In his book “A Republic, If You Can Keep It,” Neil Gorsuch rhetorically asked if there was ever a reason to “only sometimes adhere to the original meaning of the Constitution?” His answer to himself was: “I can think of none.”
Originalism predates the Federalist Society. At his confirmation hearings in 1967, Thurgood Marshall was asked if the role of the Supreme Court should be “simply to ascertain and give effect to the intent of the framers.” Marshall said yes, but added a caveat “with the understanding that the Constitution was meant to be a living document.”
The late Supreme Court Justice Antonin Scalia, also a member of the Federalist Society, maintained that only “an idiot” would regard the Constitution as a “living organism” until belatedly seeing the light and repudiating that stance shortly before his death in 2016.
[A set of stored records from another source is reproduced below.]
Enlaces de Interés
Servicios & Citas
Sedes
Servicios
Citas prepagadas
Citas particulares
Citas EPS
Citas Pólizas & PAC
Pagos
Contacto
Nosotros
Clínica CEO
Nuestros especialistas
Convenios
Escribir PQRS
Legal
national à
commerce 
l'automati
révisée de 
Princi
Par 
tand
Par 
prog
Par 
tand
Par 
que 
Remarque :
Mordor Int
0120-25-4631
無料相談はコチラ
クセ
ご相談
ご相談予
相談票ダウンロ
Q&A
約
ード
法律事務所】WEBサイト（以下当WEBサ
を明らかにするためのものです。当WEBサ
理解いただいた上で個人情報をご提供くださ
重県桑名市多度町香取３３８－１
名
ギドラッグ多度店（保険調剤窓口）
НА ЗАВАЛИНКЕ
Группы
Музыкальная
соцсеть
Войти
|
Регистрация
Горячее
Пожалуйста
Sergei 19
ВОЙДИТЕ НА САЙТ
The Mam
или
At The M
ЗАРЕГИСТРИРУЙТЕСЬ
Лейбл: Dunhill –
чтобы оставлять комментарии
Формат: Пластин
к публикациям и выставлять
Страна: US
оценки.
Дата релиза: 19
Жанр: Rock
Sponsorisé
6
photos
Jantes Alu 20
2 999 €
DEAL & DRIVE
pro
When Roe v. Wade was upheld by the Supreme Court in 1972 – with five of the seven consenting justices Republican administration appointees and a Democratic appointee one of the two dissenters – Robert Bork argued the majority erred in its decision because it legitimized a right to privacy that could be found nowhere “in the Constitution by any standard method of interpretation.” (Bork, an avowed opponent of civil rights legislation and an advocate of expanding the executive power of presidents, would be denied confirmation as a Supreme Court justice by a Democratic-controlled Senate in 1987 after being nominated by Ronald Reagan.)
But the nitpicking originalists and Federal Society members are hypocrites. They are not the strict Constitutionalists they pretend to be. They’re cherry-pickers, arguing against amendments and laws they don’t like and championing post-Constitution amendments and laws that fit their political views, such as the right to bear arms. That’s the Second Amendment in the Bill of Rights, by the way. Their arguments that the Constitution as originally written is perfect and sacrosanct, that it is not up to us to guess what the Founding Fathers might have been thinking beyond the words they wrote, and the Federalist Society’s assertion that the “duty of the judiciary to say what the law is, not what it should be” is pure hooey.
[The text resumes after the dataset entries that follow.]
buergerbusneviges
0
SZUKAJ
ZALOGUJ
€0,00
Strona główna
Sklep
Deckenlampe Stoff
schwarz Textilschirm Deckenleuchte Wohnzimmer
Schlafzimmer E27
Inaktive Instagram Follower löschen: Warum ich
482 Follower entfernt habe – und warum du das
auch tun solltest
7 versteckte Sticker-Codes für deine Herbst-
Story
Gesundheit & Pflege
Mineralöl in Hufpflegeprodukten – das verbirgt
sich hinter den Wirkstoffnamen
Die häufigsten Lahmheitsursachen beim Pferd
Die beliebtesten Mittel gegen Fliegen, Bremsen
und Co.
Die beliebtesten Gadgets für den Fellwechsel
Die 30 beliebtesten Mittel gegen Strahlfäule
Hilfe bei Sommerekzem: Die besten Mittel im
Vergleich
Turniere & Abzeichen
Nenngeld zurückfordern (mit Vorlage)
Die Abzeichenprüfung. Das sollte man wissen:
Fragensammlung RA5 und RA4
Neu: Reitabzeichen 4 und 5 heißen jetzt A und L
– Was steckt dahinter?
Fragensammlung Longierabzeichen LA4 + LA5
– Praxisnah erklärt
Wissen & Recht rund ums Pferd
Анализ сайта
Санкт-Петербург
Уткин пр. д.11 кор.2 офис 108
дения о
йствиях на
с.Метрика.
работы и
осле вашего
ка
Supreme Court Justice Samuel Alito even admits he cherry-picks when it comes to interpreting the Constitution and characterizes himself as a “practical originalist.”
The fact is the Founding Fathers recognized almost immediately that the Constitution as originally written was flawed, which was why the Bill of Rights with the first 10 Amendments were added barely a year after the document had been ratified. If the Federalist Society was sincere in its creed, then the Second Amendment and all 27 amendments are unconstitutional. Supreme Court Justice Clarence Thomas, an originalist and the descendant of slaves, should resign because slaves were declared to be property and not citizens. He would never have been in a position to be appointed to the Supreme Court in the first place.
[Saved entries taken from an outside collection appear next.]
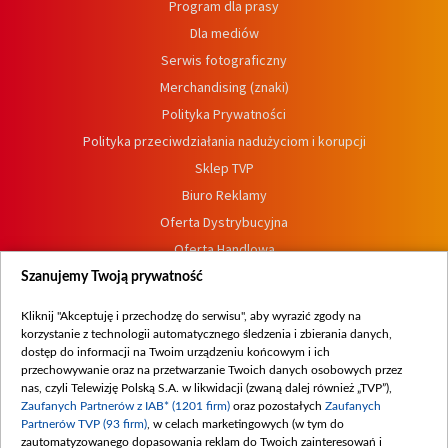
Program dla prasy
Dla mediów
Serwis fotograficzny
Merchandising (znaki)
Polityka Prywatności
Polityka przeciwdziałania nadużyciom i korupcji
Sklep TVP
Biuro Reklamy
Oferta Dystrybucyjna
Oferta Handlowa
Dostępność
Szanujemy Twoją prywatność
Moje zgody
Kliknij "Akceptuję i przechodzę do serwisu", aby wyrazić zgody na
Procedura zgłoszeń wewnętrznych
korzystanie z technologii automatycznego śledzenia i zbierania danych,
dostęp do informacji na Twoim urządzeniu końcowym i ich
przechowywanie oraz na przetwarzanie Twoich danych osobowych przez
nas, czyli Telewizję Polską S.A. w likwidacji (zwaną dalej również „TVP”),
Zaufanych Partnerów z IAB* (1201 firm)
oraz pozostałych
Zaufanych
Partnerów TVP (93 firm)
, w celach marketingowych (w tym do
zautomatyzowanego dopasowania reklam do Twoich zainteresowań i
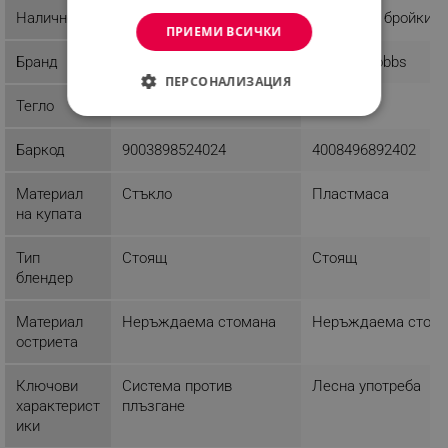
Наличност
Последни бройки
Последни бройки
ПРИЕМИ ВСИЧКИ
Бранд
First Austria
Russell Hobbs
ПЕРСОНАЛИЗАЦИЯ
Тегло
3.9 kg
3.61 kg
СТРОГО НЕОБХОДИМО
Баркод
9003898524024
4008496892402
ЕФЕКТИВНОСТ
Материал
Стъкло
Пластмаса
ТАРГЕТИРАНЕ
на купата
ФУНКЦИОНАЛНОСТ
Тип
Стоящ
Стоящ
блендер
НЕКЛАСИФИЦИРАНИ
Материал
Неръждаема стомана
Неръждаема стом
остриета
Строго необходимо
Ефективност
Ключови
Система против
Лесна употреба
Таргетиране
Функционалност
характерист
плъзгане
ики
Некласифицирани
It is obvious the Founding Fathers, who could not have imagined what the modern world would be like more than 230 years later, were not strict originalists themselves and by adding the Bill of Rights were tacitly conceding the Constitution should be elastic to keep in step with the changing times.
If the Constitution in its original form were strictly adhered to, this would not be the United States of America.
This would be Iran.

(An article in the March 1, 2020 edition of the New York Times Magazine was used as a primary source for this essay.)

1 thought on “NITPICKERS AND CHERRY-PICKERS”

  1. I think, as soon as trump is out of office, the legal sharks will be ripping him to shreds with lawsuits until the day he dies!